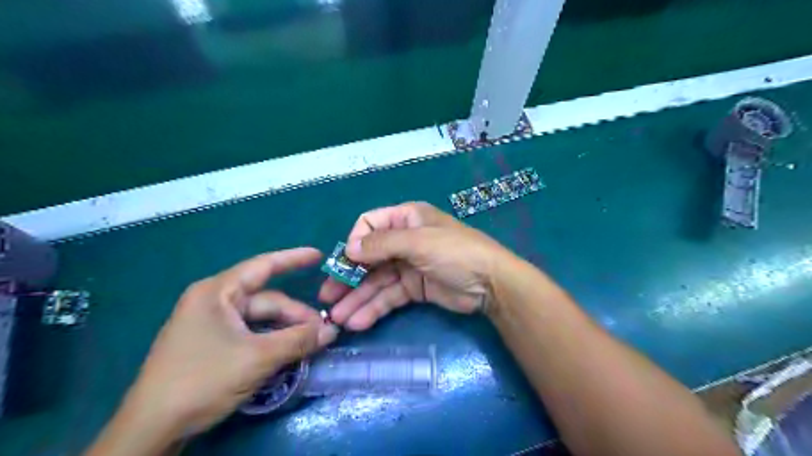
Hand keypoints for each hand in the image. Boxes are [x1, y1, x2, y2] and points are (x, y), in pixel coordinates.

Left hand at [119, 249, 337, 437]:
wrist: (151, 430)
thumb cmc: (202, 380)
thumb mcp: (257, 358)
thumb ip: (298, 341)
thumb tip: (332, 331)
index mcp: (217, 292)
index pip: (263, 266)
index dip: (293, 259)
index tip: (319, 255)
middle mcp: (214, 301)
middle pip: (266, 301)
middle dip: (295, 315)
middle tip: (324, 332)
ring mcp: (211, 323)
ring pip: (260, 320)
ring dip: (286, 330)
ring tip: (310, 344)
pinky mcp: (212, 343)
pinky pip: (251, 333)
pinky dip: (272, 341)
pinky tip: (289, 352)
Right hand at [318, 201, 511, 326]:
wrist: (491, 284)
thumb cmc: (455, 252)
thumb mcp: (418, 242)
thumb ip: (382, 244)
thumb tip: (349, 248)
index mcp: (406, 219)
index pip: (369, 225)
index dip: (355, 242)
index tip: (345, 263)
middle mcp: (404, 240)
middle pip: (369, 257)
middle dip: (348, 277)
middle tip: (328, 298)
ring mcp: (408, 266)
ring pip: (376, 281)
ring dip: (357, 298)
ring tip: (337, 319)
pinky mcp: (414, 289)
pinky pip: (389, 297)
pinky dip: (374, 308)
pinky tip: (358, 322)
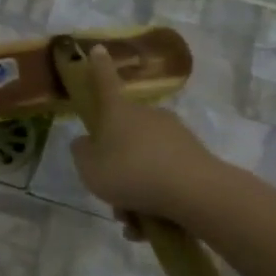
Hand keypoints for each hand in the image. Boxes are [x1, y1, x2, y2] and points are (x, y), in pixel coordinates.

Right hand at [69, 44, 223, 230]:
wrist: (194, 192)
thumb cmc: (130, 173)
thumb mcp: (89, 168)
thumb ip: (81, 154)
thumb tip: (86, 143)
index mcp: (118, 113)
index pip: (104, 83)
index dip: (97, 68)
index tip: (98, 48)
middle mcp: (147, 117)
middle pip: (123, 137)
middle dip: (114, 167)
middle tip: (110, 196)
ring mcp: (174, 136)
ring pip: (142, 163)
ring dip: (133, 192)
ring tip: (132, 222)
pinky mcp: (193, 157)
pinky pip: (163, 178)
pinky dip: (153, 200)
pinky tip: (150, 227)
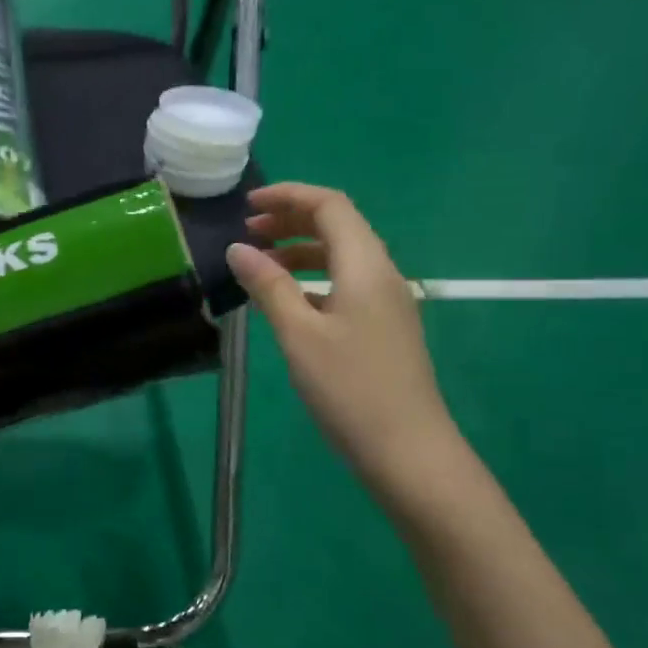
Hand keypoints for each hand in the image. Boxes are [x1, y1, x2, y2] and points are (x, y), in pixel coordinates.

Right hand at [227, 183, 458, 496]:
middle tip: (248, 232)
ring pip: (342, 256)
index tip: (247, 206)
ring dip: (300, 250)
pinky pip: (347, 283)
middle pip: (338, 225)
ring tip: (260, 265)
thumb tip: (238, 249)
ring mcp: (387, 302)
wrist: (409, 451)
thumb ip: (268, 286)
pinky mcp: (385, 327)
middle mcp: (382, 273)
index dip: (288, 196)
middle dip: (291, 220)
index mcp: (365, 265)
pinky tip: (289, 302)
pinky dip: (313, 278)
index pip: (330, 205)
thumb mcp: (299, 334)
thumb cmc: (349, 388)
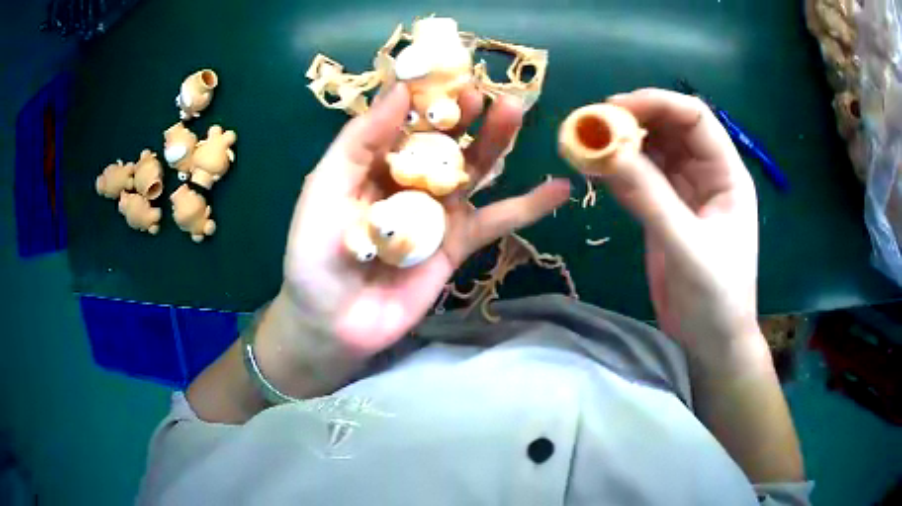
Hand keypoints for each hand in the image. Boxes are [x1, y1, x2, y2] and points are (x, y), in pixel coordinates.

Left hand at [281, 83, 570, 356]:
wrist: (334, 322)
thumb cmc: (316, 253)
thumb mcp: (325, 187)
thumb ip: (360, 140)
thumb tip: (400, 90)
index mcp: (374, 161)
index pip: (407, 118)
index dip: (426, 95)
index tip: (445, 71)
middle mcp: (410, 179)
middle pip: (445, 139)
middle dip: (465, 113)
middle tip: (483, 91)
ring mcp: (439, 211)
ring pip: (474, 169)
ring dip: (496, 141)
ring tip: (515, 111)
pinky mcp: (459, 242)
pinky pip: (498, 220)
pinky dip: (529, 206)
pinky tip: (559, 189)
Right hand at [603, 89, 761, 364]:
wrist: (710, 342)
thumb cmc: (715, 298)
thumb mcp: (687, 247)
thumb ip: (650, 198)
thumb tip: (606, 151)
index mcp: (727, 175)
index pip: (695, 119)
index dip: (658, 104)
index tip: (616, 108)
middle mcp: (706, 175)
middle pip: (671, 129)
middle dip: (635, 119)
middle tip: (592, 123)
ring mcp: (684, 193)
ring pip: (653, 151)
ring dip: (622, 143)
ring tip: (587, 141)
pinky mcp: (664, 211)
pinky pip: (640, 178)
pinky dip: (618, 169)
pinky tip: (595, 168)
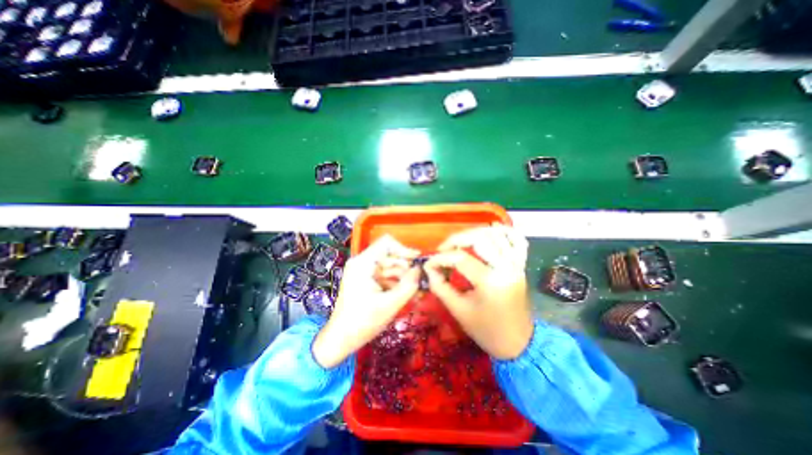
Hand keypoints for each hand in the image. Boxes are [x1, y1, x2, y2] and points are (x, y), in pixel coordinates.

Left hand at [313, 237, 421, 366]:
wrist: (341, 340)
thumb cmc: (362, 322)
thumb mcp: (389, 304)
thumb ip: (408, 286)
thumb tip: (420, 270)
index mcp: (363, 263)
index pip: (386, 243)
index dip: (404, 249)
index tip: (417, 261)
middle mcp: (363, 263)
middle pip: (390, 256)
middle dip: (406, 268)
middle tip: (420, 282)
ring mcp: (364, 272)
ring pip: (390, 267)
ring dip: (404, 278)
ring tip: (417, 291)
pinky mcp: (367, 280)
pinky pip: (386, 276)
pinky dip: (397, 284)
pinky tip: (408, 294)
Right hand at [426, 226, 533, 359]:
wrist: (517, 343)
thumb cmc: (486, 331)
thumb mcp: (458, 310)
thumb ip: (440, 286)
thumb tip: (429, 267)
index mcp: (491, 282)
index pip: (461, 258)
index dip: (441, 257)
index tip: (429, 263)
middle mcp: (506, 267)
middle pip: (480, 238)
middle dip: (457, 239)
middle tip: (444, 249)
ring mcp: (517, 264)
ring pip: (496, 234)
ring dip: (475, 233)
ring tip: (461, 243)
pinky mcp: (521, 266)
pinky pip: (517, 241)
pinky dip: (504, 232)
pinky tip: (491, 231)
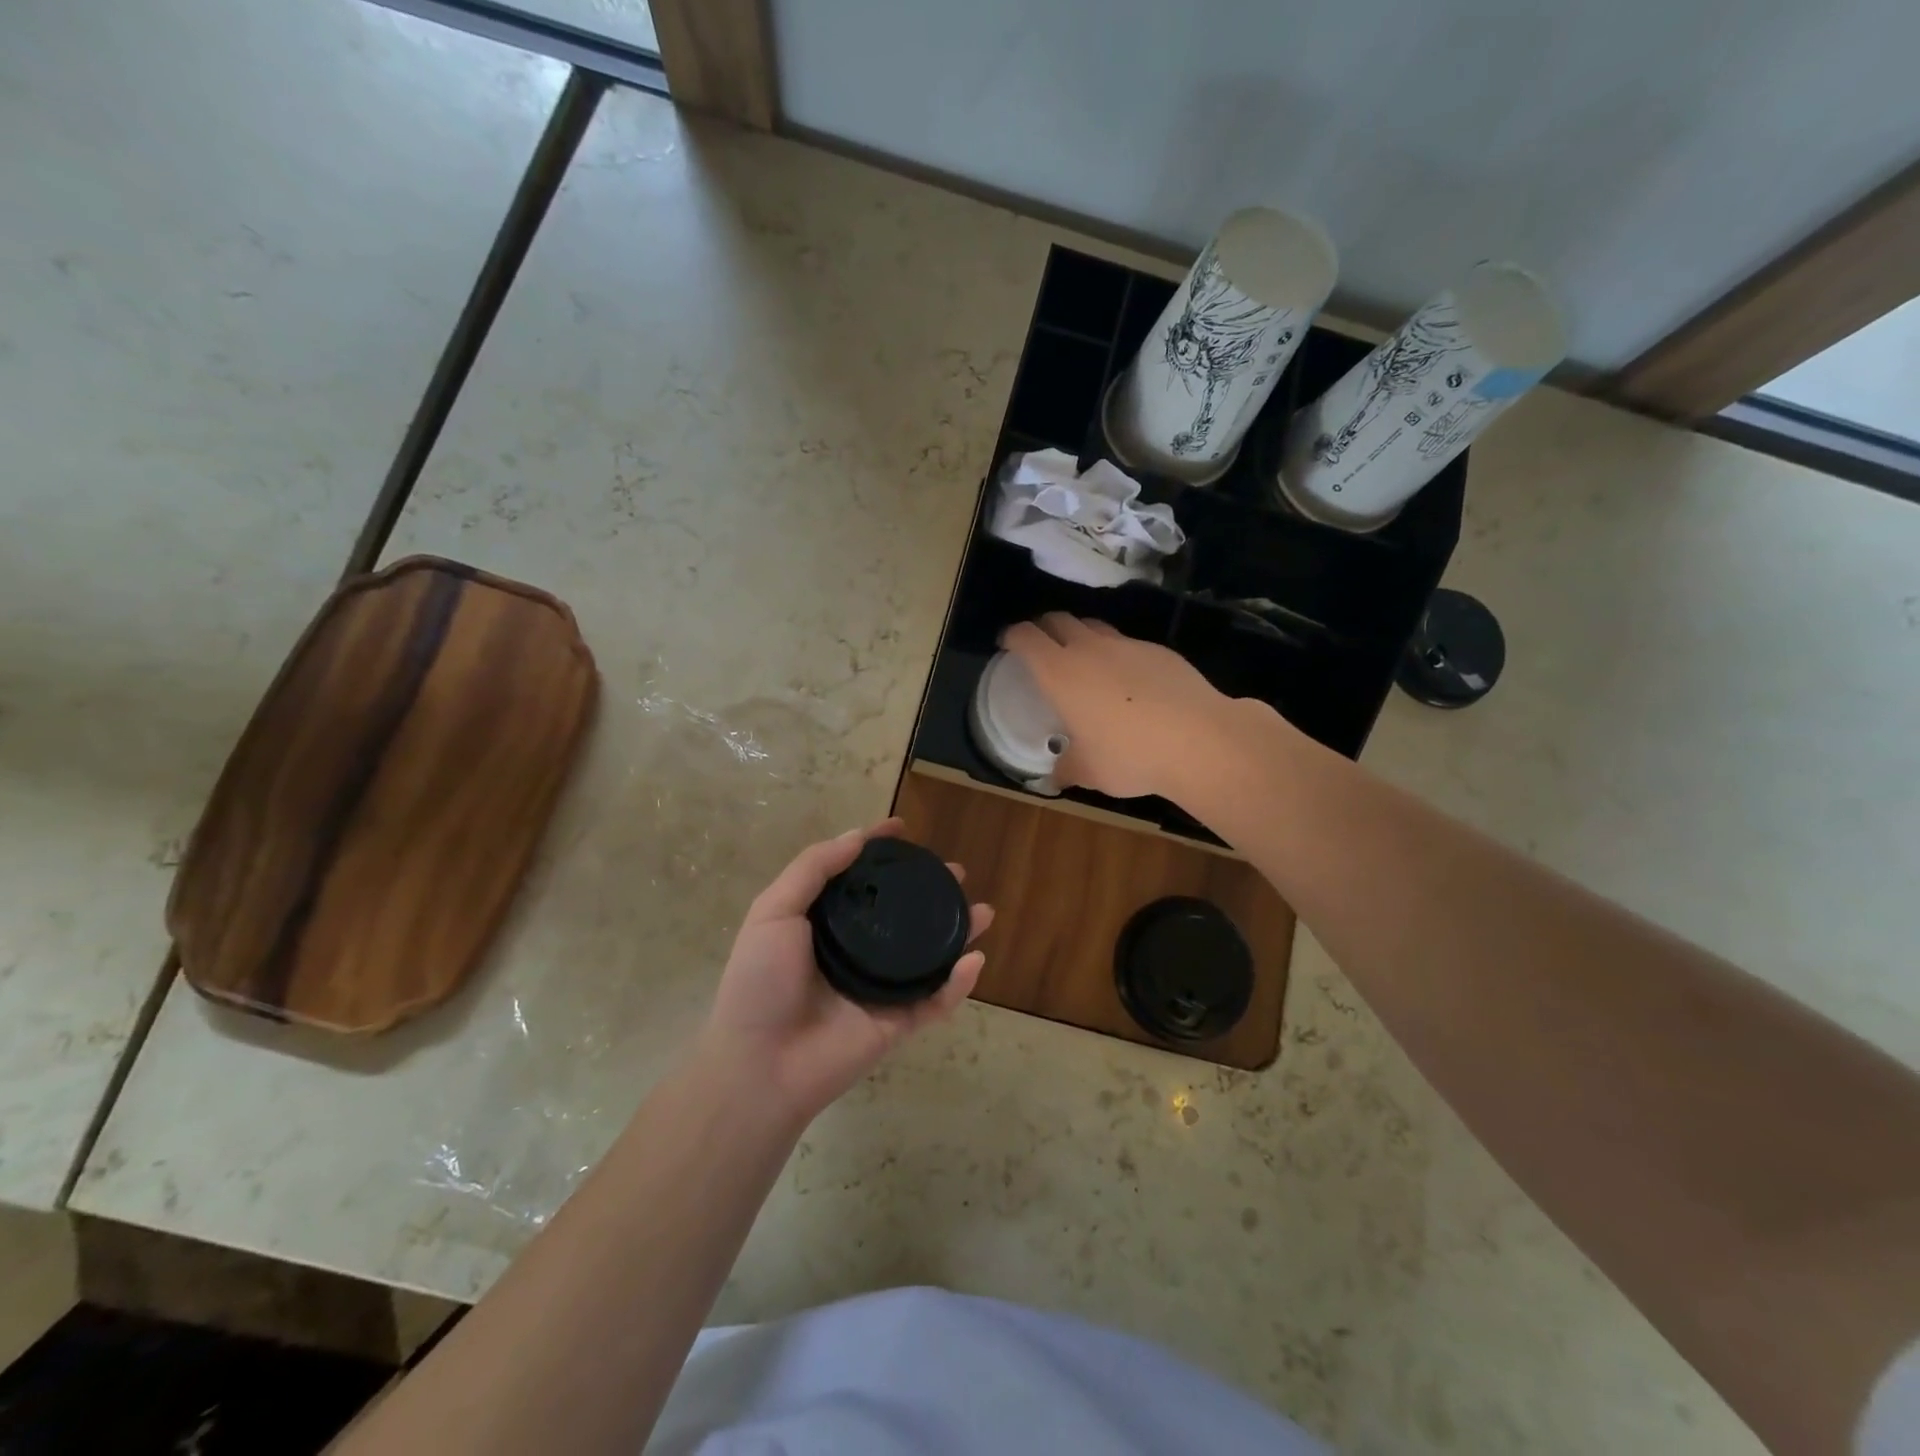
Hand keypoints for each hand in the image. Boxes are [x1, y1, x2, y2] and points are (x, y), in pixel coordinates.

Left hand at [699, 819, 991, 1123]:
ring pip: (928, 955)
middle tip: (954, 873)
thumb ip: (813, 869)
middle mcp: (855, 950)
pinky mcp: (896, 1023)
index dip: (879, 852)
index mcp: (825, 924)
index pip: (859, 879)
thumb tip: (857, 836)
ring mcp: (879, 988)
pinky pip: (935, 1001)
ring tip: (982, 911)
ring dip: (957, 932)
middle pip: (902, 914)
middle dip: (930, 891)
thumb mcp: (773, 912)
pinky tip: (974, 960)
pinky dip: (958, 984)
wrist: (759, 1063)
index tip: (902, 828)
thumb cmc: (760, 981)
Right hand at [1000, 612, 1239, 801]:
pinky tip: (1128, 680)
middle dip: (1043, 628)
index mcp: (1060, 673)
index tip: (1007, 643)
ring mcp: (1127, 646)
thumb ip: (1066, 768)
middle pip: (1058, 620)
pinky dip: (1117, 653)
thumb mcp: (1089, 772)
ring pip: (1094, 627)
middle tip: (1041, 646)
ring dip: (1080, 635)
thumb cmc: (1129, 756)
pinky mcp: (1159, 651)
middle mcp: (1089, 649)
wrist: (1199, 740)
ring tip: (1083, 659)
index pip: (1026, 637)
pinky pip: (1127, 644)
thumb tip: (1054, 777)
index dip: (1012, 635)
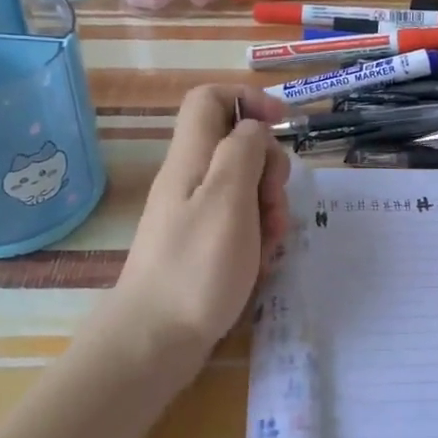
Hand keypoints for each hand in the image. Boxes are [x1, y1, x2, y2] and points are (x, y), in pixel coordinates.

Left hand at [105, 85, 290, 384]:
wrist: (154, 339)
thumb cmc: (197, 266)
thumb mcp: (228, 198)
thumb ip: (243, 151)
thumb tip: (254, 128)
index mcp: (192, 157)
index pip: (211, 99)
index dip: (249, 100)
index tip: (282, 125)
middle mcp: (190, 177)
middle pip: (237, 145)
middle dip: (269, 168)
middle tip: (274, 203)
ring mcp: (194, 212)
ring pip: (244, 186)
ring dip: (268, 206)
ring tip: (270, 243)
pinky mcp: (201, 244)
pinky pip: (238, 221)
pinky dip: (256, 234)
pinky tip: (261, 262)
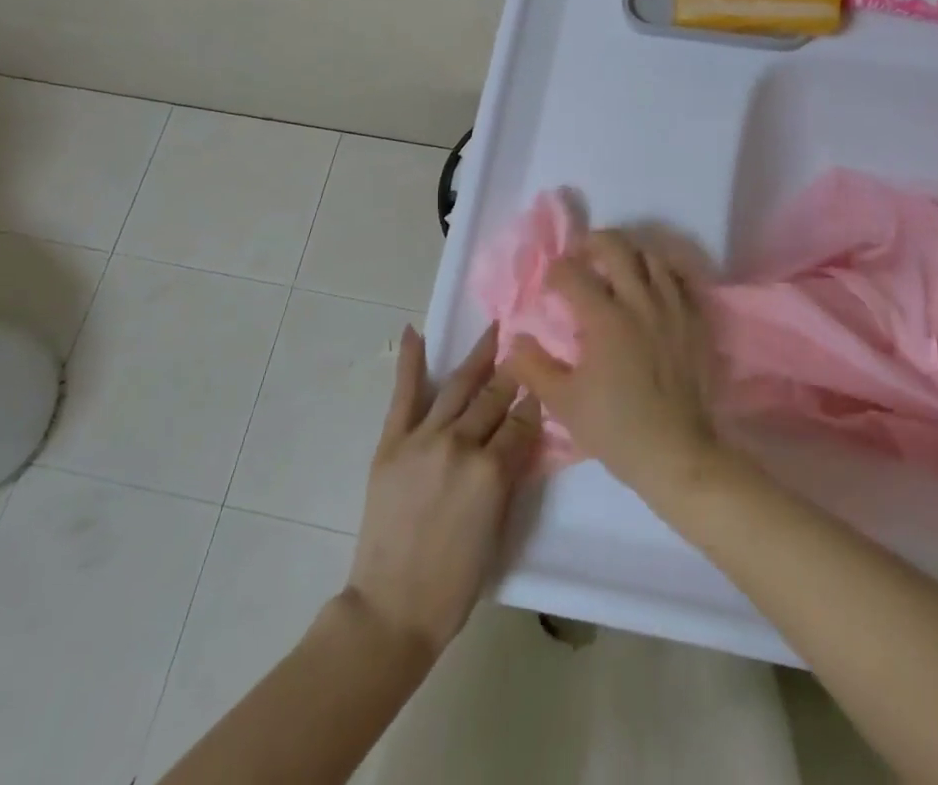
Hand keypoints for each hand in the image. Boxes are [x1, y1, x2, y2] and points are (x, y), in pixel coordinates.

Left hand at [344, 326, 540, 662]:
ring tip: (494, 330)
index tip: (545, 381)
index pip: (522, 422)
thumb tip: (522, 437)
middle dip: (514, 371)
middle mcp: (460, 444)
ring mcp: (423, 439)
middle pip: (494, 397)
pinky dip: (410, 362)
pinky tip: (415, 332)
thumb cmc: (455, 582)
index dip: (535, 401)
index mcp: (492, 472)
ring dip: (478, 356)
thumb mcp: (499, 528)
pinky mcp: (392, 443)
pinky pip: (404, 395)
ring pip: (458, 387)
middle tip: (526, 344)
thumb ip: (510, 476)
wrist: (392, 608)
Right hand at [503, 230, 719, 504]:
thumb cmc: (616, 428)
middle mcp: (640, 301)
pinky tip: (652, 288)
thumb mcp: (563, 403)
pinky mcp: (696, 320)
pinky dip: (662, 273)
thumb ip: (533, 367)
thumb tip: (514, 338)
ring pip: (651, 256)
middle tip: (582, 256)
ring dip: (629, 255)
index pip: (573, 274)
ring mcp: (673, 307)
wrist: (678, 454)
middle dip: (592, 243)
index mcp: (605, 318)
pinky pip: (679, 279)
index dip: (555, 272)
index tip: (550, 284)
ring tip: (618, 269)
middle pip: (616, 246)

What you should do:
Filter by the word "Right": copy every line of the data that holds it.

Final answer:
Right hand at [318, 201, 511, 326]:
Right hand at [69, 44, 223, 230]:
Right hand at [227, 183, 458, 496]:
Right hand at [603, 89, 761, 364]:
Right hand at [426, 226, 533, 359]:
Right hand at [1000, 612, 1239, 801]:
Right hand at [503, 230, 719, 504]:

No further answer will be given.